Word of the week: Twirly

Now that I’ve fessed up about celebrating my 60th birthday recently (Dead at 59, another list) let me tell you the best thing about reaching this milestone: free public transport.

Age-related benefits are not cast in stone. Pensionable ages have changed in ways that I have not really kept up with. Most of my friends have continued to work past 60. As my own 60th birthday approached, and friends showed me their passes allowing for free travel, I wondered if this benefit would be taken away just before I was eligible for it.

A month before my birthday I finally did a search on the subject. I looked up “Freedom Pass”, entered my date of birth, and found that I would have to wait until my 67th birthday to get one. Typical, I thought. The older generations could apply much earlier, and those of us born in the 1960s have to wait. But I did another search, and learnt that Londoners can apply for an “Oyster 60+” card, up to two weeks before their 60th birthday. I did so, and it arrived in plenty of time for the big day. Freedom Passes are a whole different thing. I shouldn’t need to research them again anytime soon.

I was disproportionately happy to receive my “Oyster 60+” card. I have never travelled for free on public transport. Even when we were children we were obliged to pay for buses and trains. When my brother and sister and I took the bus with my mother (the 88 to Oxford Street for example, or the 27 to Kensington High Street) it was always “one and three halves”, no freebies even for the youngest child.

As an 8-year-old, taking buses to school for the first time, I had to pay. The fare was 2½p each way. If I got off a stop early it was 1½p: I could save 2p a day that way, 10p a week, a significant amount to spend in the school tuck-shop. I started to do so. After a couple of weeks I felt like I was scamming my mother, so I told her what I was doing. She was cool with it. If I wanted to walk further and keep a chunk of my bus fare to spend on Wagon Wheels or Cheesy Crunchies, that was fine by her.

Back in the 1990s my mother was also eligible for free bus travel when she turned 60. Buses were free at the end of the morning rush hour (9am I think, although it might have been 9.30am back then). She was happy to wait, and delighted in describing herself as a “Twirly”. That was the nickname given to pensioners who boarded a bus immediately after the morning rush hour and asked the driver, “Am I too early?”. (“Too early”, sounds like “Twirly”, you get it.)

My mother might also have been able to use the Underground network for free, but she never took the tube: she didn’t like tunnels. Although we live where the Underground goes overground, and there are no tunnels at this end of the District Line, she could never be persuaded to use it.
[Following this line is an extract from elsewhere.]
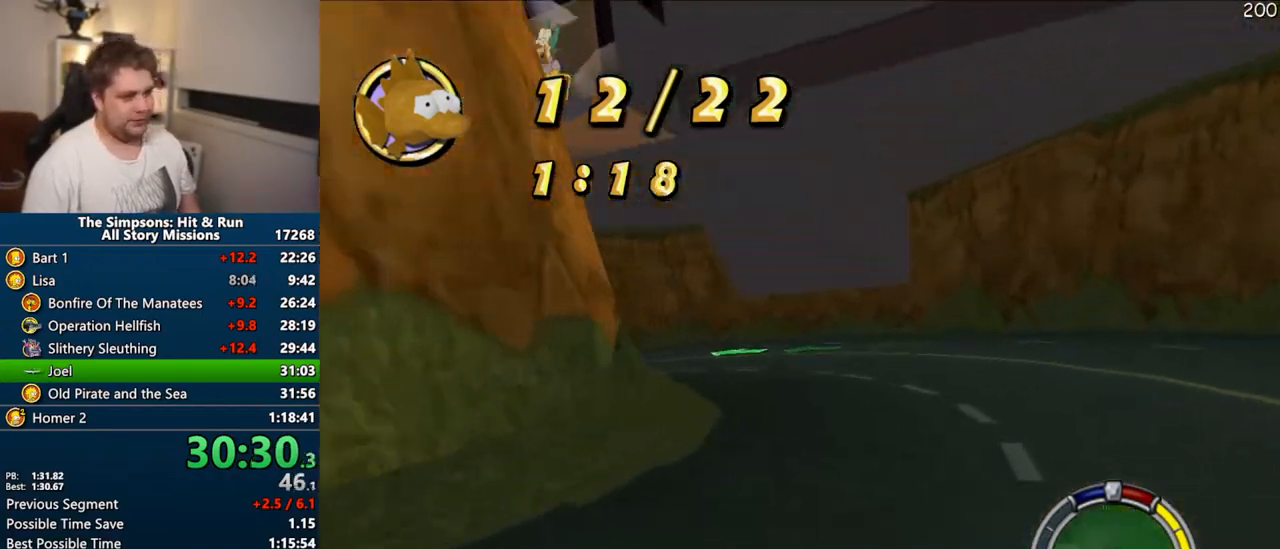
{"buttons": [], "right_stick": "center", "events": [[300, "CIRCLE", "up"], [300, "R1", "up"]]}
I have no problems with the District Line, or any other part of the tube network. I have been taking advantage of free travel on buses and tubes for weeks now, and it still gives me a buzz. Earlier this month I met up with a couple of old school friends at a pub in Hammersmith. They both turned 60 in June. We had all used our “Oyster 60+” card to get there and one of them said, “It’s the best thing, isn’t it?” It really is. By contrast another old schoolfriend came to the same venue in October with his wife, by cab. I was talking to her about how much of a thrill I get from using free travel. “He refuses to get one,” she told me, even though he turned 60 a year ago. He has been in denial about aspects of this milestone ever since. Not me. Bring it on. I won’t even mind if you call me a “Twirly”.